Greed and fear drive intraday trading. That could wipe out your 100% paper profit and cost you. Unrealized trade profits are fictitious profits. The entry and exit points should be known by intraday traders. To do this, you must set your trade gain and loss. Stop losses are set at 1/3 of predicted benefits by expert traders. To make the day’s trade lucrative. Did I mention this in How to control your stock market loss? Intraday trading should never begin without a stop loss. Though stop loss is 1/3rd of predicted gains, it may result in larger losses if it is near a pivot point or resistance/support level. Near pivot points, resistance, and support, volatility is considerable.
4. Traders should limit themselves to no more than two or three transactions a day.
It’s extremely risky to start many trades at once during a trading session. Just about two or three meals a day are typically initiated by even the most experienced traders. Stocks used in intraday trading are quite fluid, therefore the trader has to be alert until the position is balanced. While trading with full attention, humans can’t handle more than a couple of stocks at a time. So, I started off investing in a single stock and have since expanded to daily trading in two equities.

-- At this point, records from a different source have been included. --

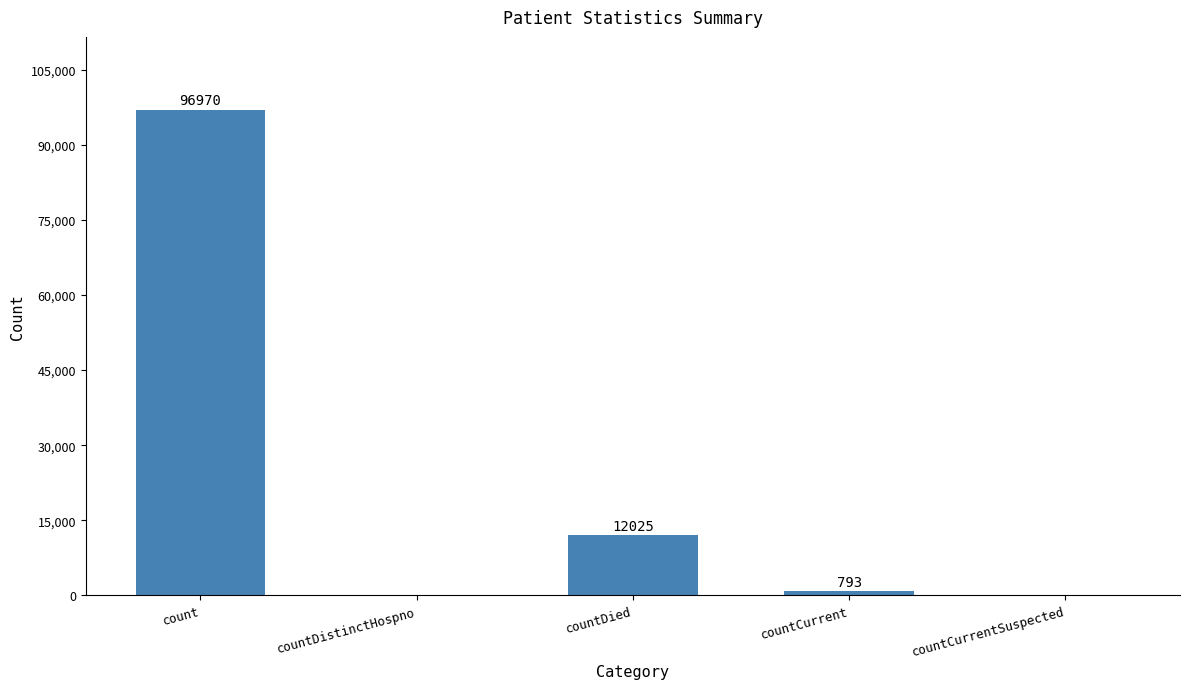

True or false: the data shows 0 at countCurrentSuspected.

True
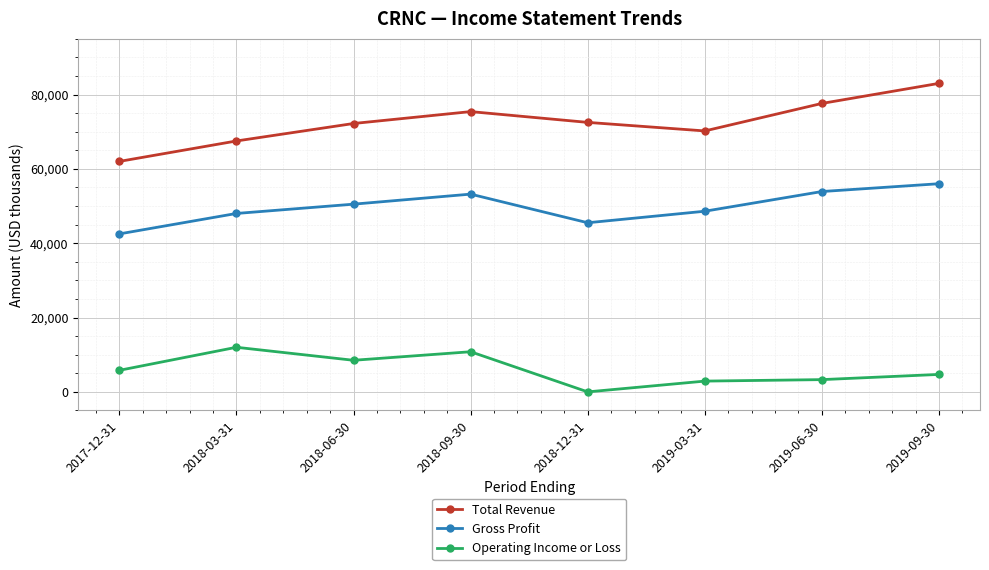

What value does the Operating Income or Loss series have at 2018-06-30?

8500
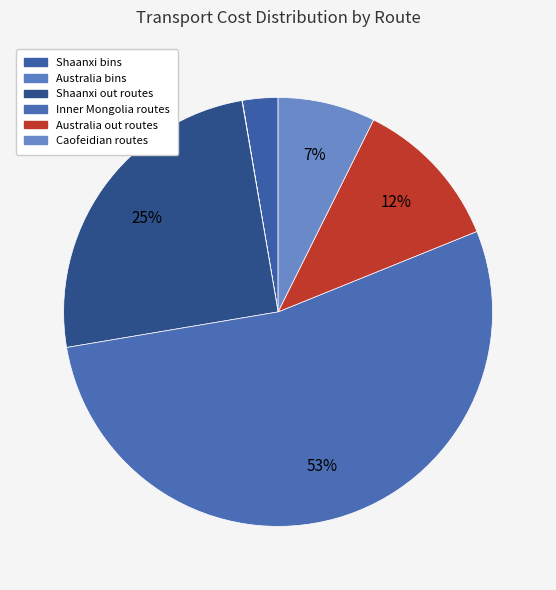

Which slice is the largest?

Inner Mongolia (Caofeidian)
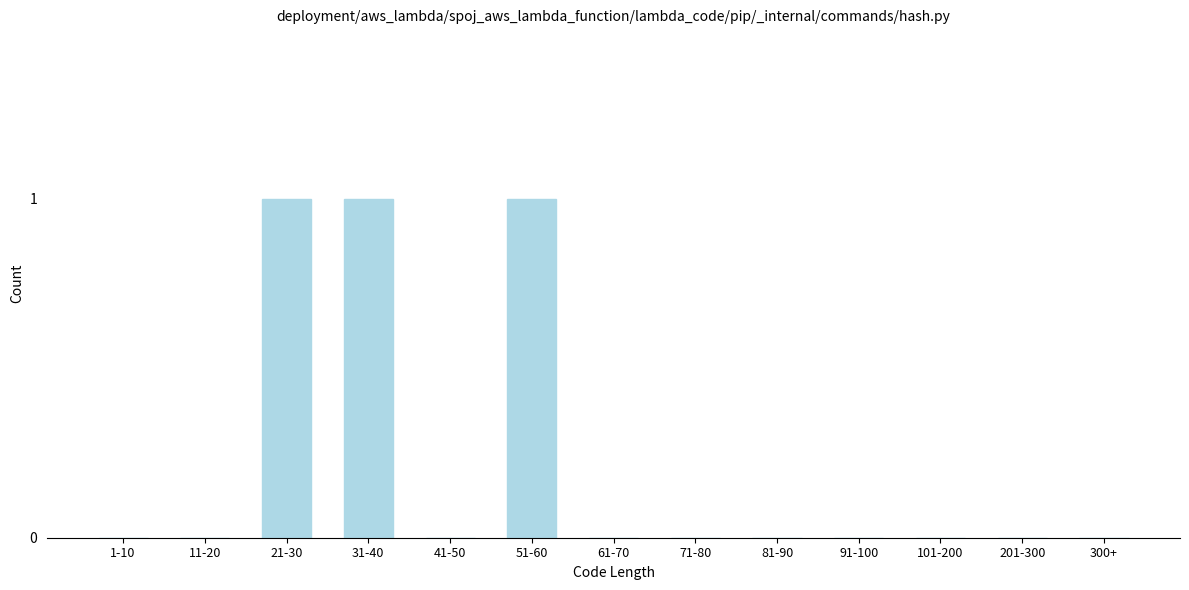

Reading left to right, list all the values displayed in this chart.

1-10=0	11-20=0	21-30=1	31-40=1	41-50=0	51-60=1	61-70=0	71-80=0	81-90=0	91-100=0	101-200=0	201-300=0	300+=0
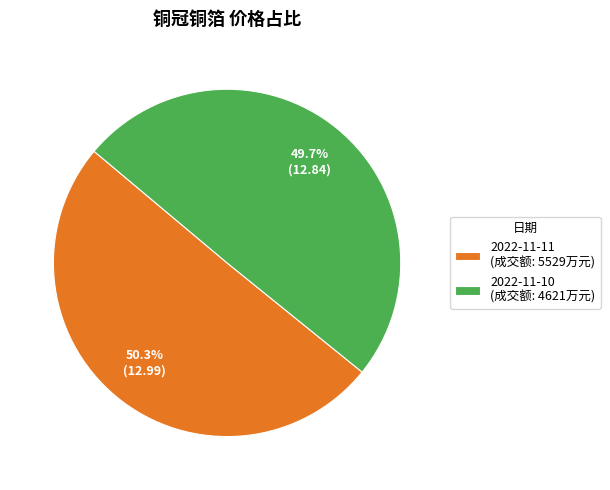

Is it true that 2022-11-11 is 50% of the pie?

True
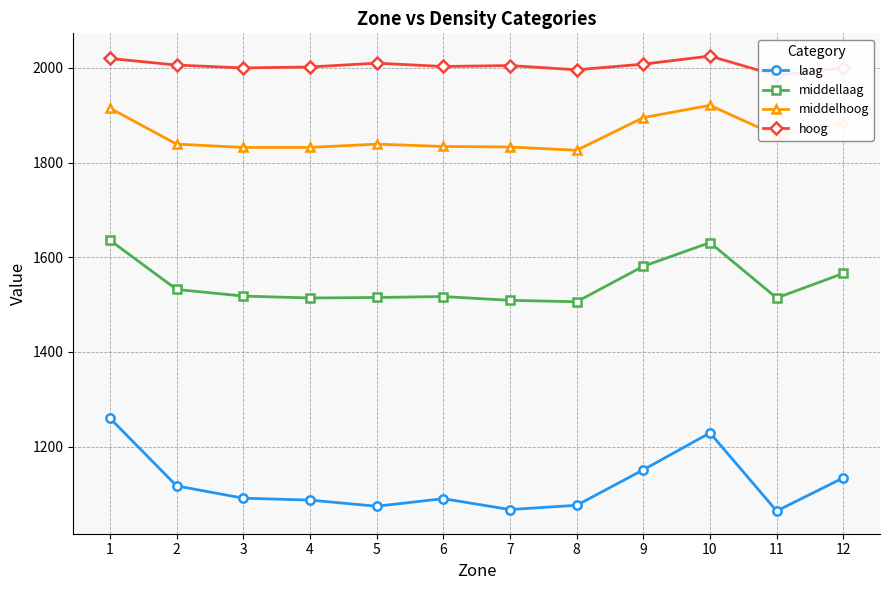

What are all the series names shown in the legend?

laag, middellaag, middelhoog, hoog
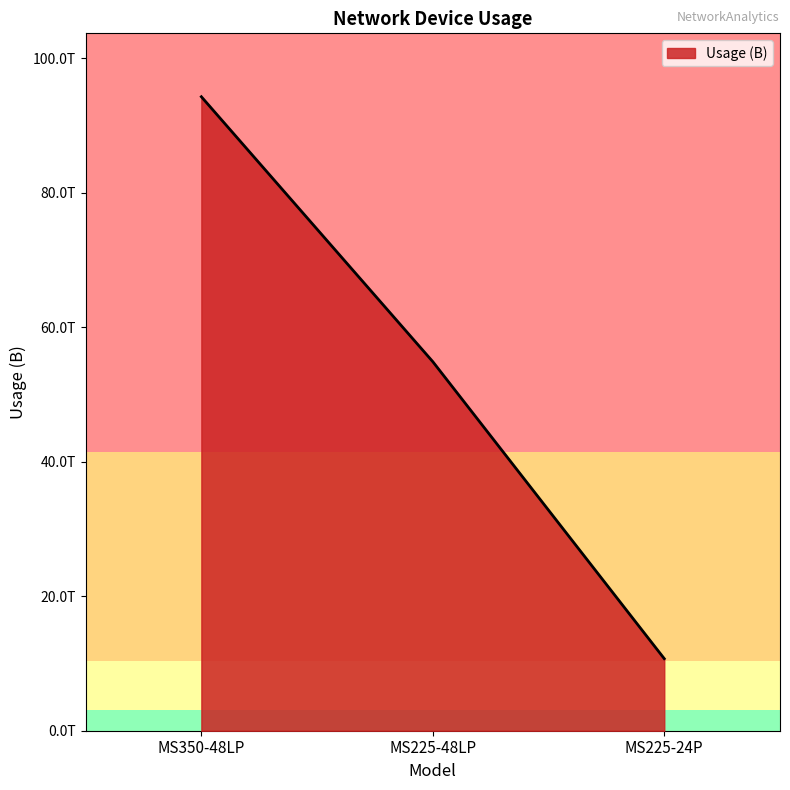

Does the chart display data point markers on the line(s)?

No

5. Don’t trade stocks that move based on news or results every day.
News impact on stock prices is uncertain. Traders can’t predict the stock price’s trend. I saw surprising reactions recently. Such stocks are attractive for rapid gains. Remember Golden Rule #1. Only buy strong-trending stocks. Avoid stocks with uncertain trends.
Day traders prioritize avoiding losses and maximizing gains. Intraday traders must be disciplined. Even if it’s early, I close my transaction after reaching the daily target. It’s tempting to make more money and start new trades, but remember you missed the trade’s pulse. Only the first few minutes of trading reveal the pulse. Instead, if a trader makes bad calls, quit for the day. It’s not your day. Disciplined intraday trading can make you a living. Yet, ad hoc methods can lead to difficulty. This approach is never flawless, but time and experience teach a lot. Some traders profit from their blunders, while others quit.